El semanario inglés «The Economist» dedica esta semana un informe especial a Europa. El título de este artículo resume el veredicto. Aunque el informe no menciona a Menorca, parte de su contenido es aplicable a lo nuestro.
Europa, según el informe, tiene mucho en qué pensar: guerra en Ucrania, Trump en EEUU; ha perdido su oportunidad de estar entre las grandes potencias, sus empresas son de segunda división, no sube al podio en las pruebas estrella de la competición global (crecimiento, productividad, innovación). Y sin embargo parece que lo más importante para los europeos en este momento son los planes de vacaciones.
«Una autocomplacencia insoportable», dice el informe. Con ello parece indicar que deberíamos proponernos ante todo sentarnos a la mesa de los grandes, ser líderes en productividad e innovación, crecer como los que más. ¿De verdad es eso lo que más nos conviene? Tras décadas de un crecimiento solo interrumpido en contadas ocasiones vemos que los frutos de ese crecimiento han agravado las distancias entre pobres y ricos, dentro de los países y entre países. ¿Creemos que más de ese crecimiento va a reconducir sociedades que esa desigualdad ha polarizado? La mesa de los grandes se configura como un campo de batalla. ¿De verdad necesitamos ante todo ser un comensal más?
Hemos de admitir que Europa es parte de un Occidente que sueña en su antigua grandeza y no sabe que se encuentra en decadencia. En negarlo reside nuestra autocomplacencia, que nos convierte en la burla del resto del mundo, pero no hemos de avergonzarnos de que entre nosotros queden aún residuos de decencia: del sentimiento de que todos formamos parte de una comunidad, y que una sociedad debe conseguir que cada uno de sus miembros tenga algo útil que hacer y derecho a una vida digna. En resumen: podríamos hacerlo todo mejor, algunas cosas mucho mejor, pero no es necesario por ello renunciar a construir una economía que quepa en una sociedad más justa. Ésa es la diferencia que separa a Europa de otros países de Occidente. No es solo que, como dice el informe medio en broma, «somos menos ricos, trabajamos menos, pero estamos más morenos en agosto».

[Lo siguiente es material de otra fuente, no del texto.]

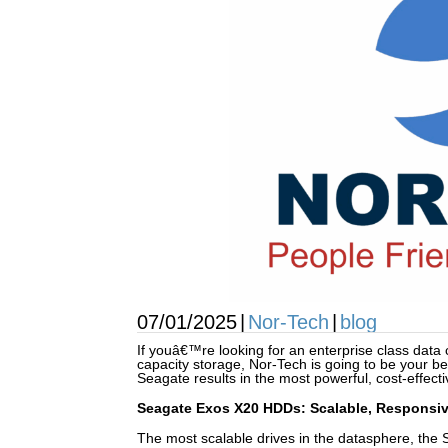
07/01/2025
|
Nor-Tech
|
blog
If youâ€™re looking for an enterprise class data
capacity storage, Nor-Tech is going to be your be
Seagate results in the most powerful, cost-effecti
Seagate Exos X20 HDDs: Scalable, Responsiv
The most scalable drives in the datasphere, the 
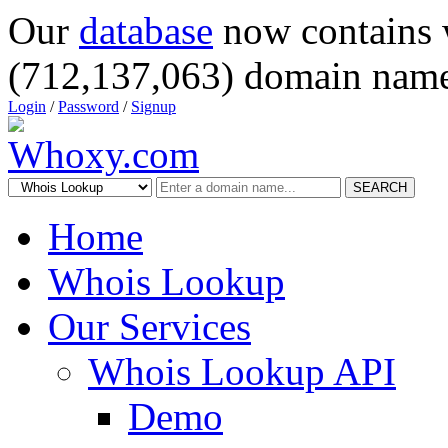
Our
database
now contains 
(712,137,063) domain name
Login
/
Password
/
Signup
SEARCH
Home
Whois Lookup
Our Services
Whois Lookup API
Demo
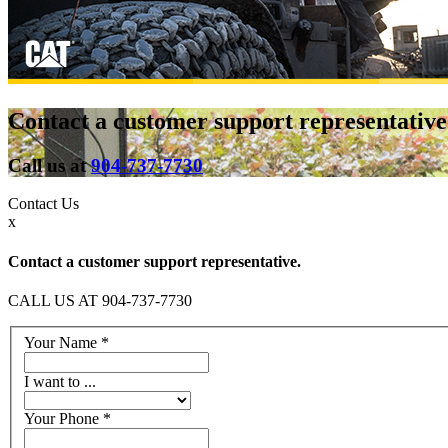
Contact a customer support representative
Call us at
904-737-7730
Contact
Us
x
Contact a customer support representative.
CALL US AT 904-737-7730
Your Name
*
I want to ...
Your Phone
*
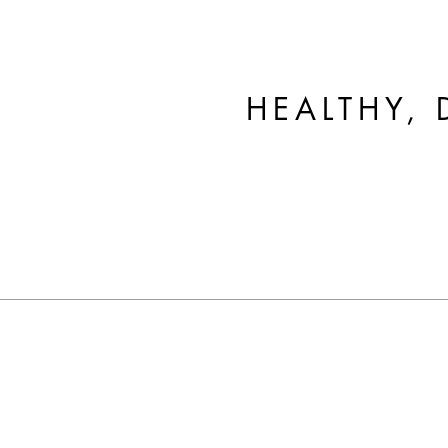
HEALTHY, 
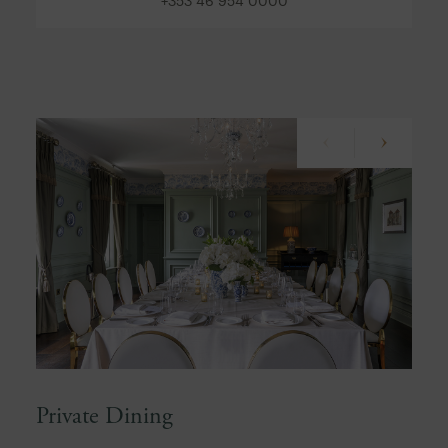
+353 46 954 0000
Private Dining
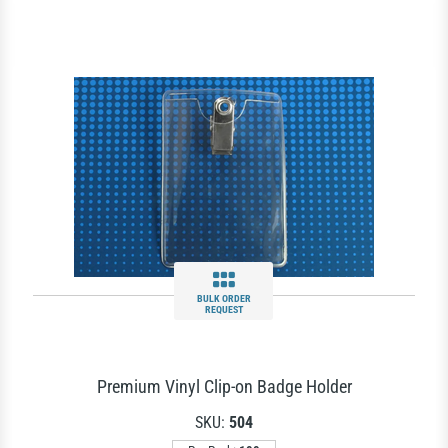
BULK ORDER
REQUEST
Premium Vinyl Clip-on Badge Holder
SKU:
504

Una segunda crítica del informe nos hiere en lo más vivo: «Un rasgo particularmente decadente de Europa», dice, «ha sido posponer los problemas hasta que estos se hacen tan agudos que resolverlos cuesta una fortuna». Ya no se nos echa en cara la autocomplacencia: se nos acusa de dejadez, un defecto que parte de la vagancia para llegar al abandono. Un defecto cuyo hábitat preferido, aunque no exclusivo, es el ámbito público. A veces se esconde tras el llamado silencio administrativo: peticiones ignoradas, consultas sin respuesta, expedientes que se pierden, trámites que se eternizan. En ocasiones generan voluminosos estudios que terminan en un cajón, un hábito favorito de toda burocracia (¿se acuerdan del Informe Letta?¿Del Informe Draghi? Ambos son del 2024).

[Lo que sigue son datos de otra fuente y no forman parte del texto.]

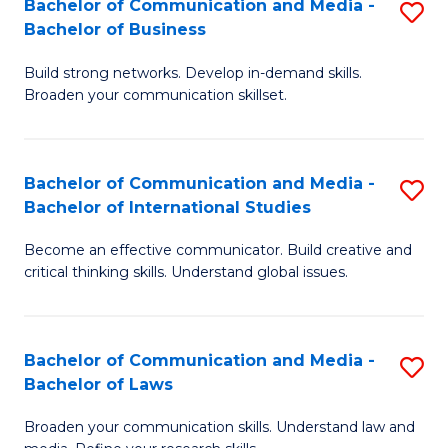
Bachelor of Communication and Media -
S
M
Bachelor of Business
B
to
Build strong networks. Develop in-demand skills.
of
C
Broaden your communication skillset.
C
Fa
a
Bachelor of Communication and Media -
S
M
Bachelor of International Studies
B
-
Become an effective communicator. Build creative and
of
B
critical thinking skills. Understand global issues.
C
of
a
B
Bachelor of Communication and Media -
S
M
to
Bachelor of Laws
B
-
C
Broaden your communication skills. Understand law and
of
B
Fa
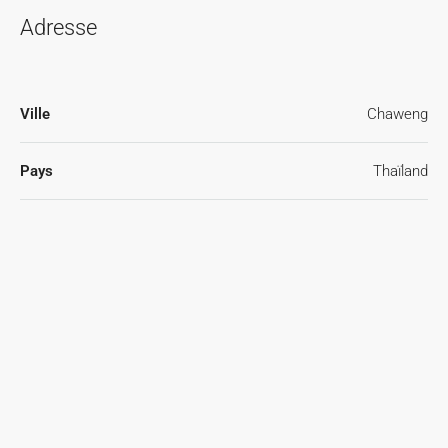
Adresse
Ville
Chaweng
Pays
Thaïland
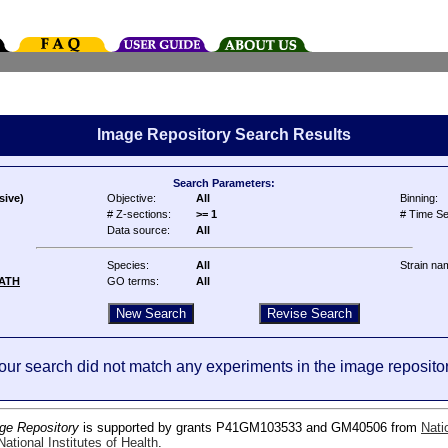
Image Repository Search Results
Search Parameters:
sive)
Objective:
All
Binning:
# Z-sections:
>= 1
# Time Se
Data source:
All
Species:
All
Strain na
ATH
GO terms:
All
our search did not match any experiments in the image repositor
ge Repository
is supported by grants P41GM103533 and GM40506 from
Nati
ational Institutes of Health
.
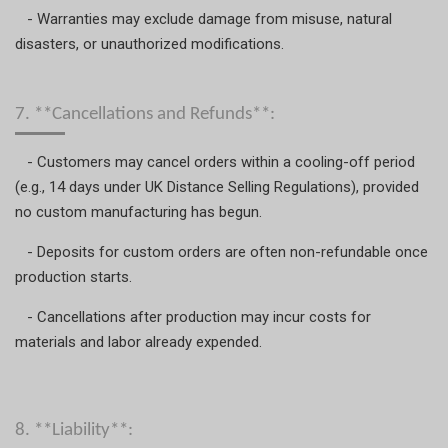
- Warranties may exclude damage from misuse, natural
disasters, or unauthorized modifications.
7. **Cancellations and Refunds**:
- Customers may cancel orders within a cooling-off period
(e.g., 14 days under UK Distance Selling Regulations), provided
no custom manufacturing has begun.
- Deposits for custom orders are often non-refundable once
production starts.
- Cancellations after production may incur costs for
materials and labor already expended.
8. **Liability**:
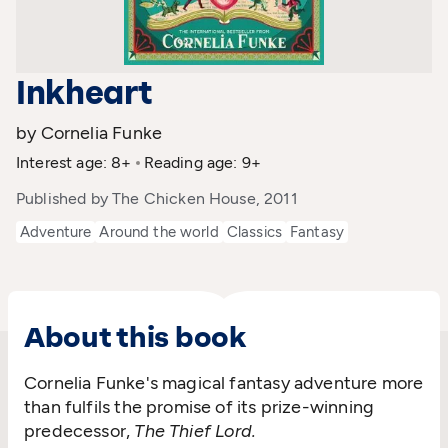
Inkheart
by Cornelia Funke
Interest age: 8+
Reading age: 9+
Published by The Chicken House, 2011
Adventure
Around the world
Classics
Fantasy
About this book
Cornelia Funke's magical fantasy adventure more
than fulfils the promise of its prize-winning
predecessor,
The Thief Lord.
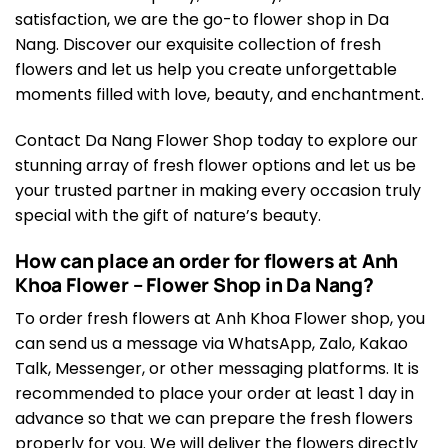
satisfaction, we are the go-to flower shop in Da
Nang. Discover our exquisite collection of fresh
flowers and let us help you create unforgettable
moments filled with love, beauty, and enchantment.
Contact Da Nang Flower Shop today to explore our
stunning array of fresh flower options and let us be
your trusted partner in making every occasion truly
special with the gift of nature’s beauty.
How can place an order for flowers at Anh
Khoa Flower – Flower Shop in Da Nang?
To order fresh flowers at Anh Khoa Flower shop, you
can send us a message via WhatsApp, Zalo, Kakao
Talk, Messenger, or other messaging platforms. It is
recommended to place your order at least 1 day in
advance so that we can prepare the fresh flowers
properly for you. We will deliver the flowers directly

Reconozcamos que la acusación de dejadez es merecida. En Menorca la limitación del número de visitantes en temporada alta es una necesidad palpable. Alguien se quejaba el otro día de que los turistas se sentían discriminados por los residentes, que los consideraban molestos. Es inevitable: no es la persona del turista lo que nos molesta, sino el número de ellos, y el incordio que, en todos los órdenes, sigue a la masificación. La solución está en limitar ese número. Se conocen medios de hacerlo. Sabemos que ganaremos todos como habitantes de la Isla, pero habrá quien perderá, como ocurre con todo cambio, y habrá que pensar en compensaciones cuando proceda. La pregunta sobre la limitación del número de vehículos de alquiler y del alquiler turístico surge una y otra vez en intervenciones públicas de las autoridades. El interpelado, sea quien sea, responde, imperturbable, que un estudio está en curso.
Y así va pasando el tiempo, la situación se va haciendo más desagradable, el problema se va posponiendo, siguiendo el guión del informe. Es cierto que, en el panorama general, el problema es insignificante. Pero no lo es para los habitantes de la Isla; no lo es para los responsables de la gestión pública. Quizá se reserven estos para cuando la situación desemboque en una crisis. Hacen mal, porque si llega ese momento faltarán los recursos para abordarla. El mal ya estará hecho, y el remedio quedará fuera de nuestro alcance.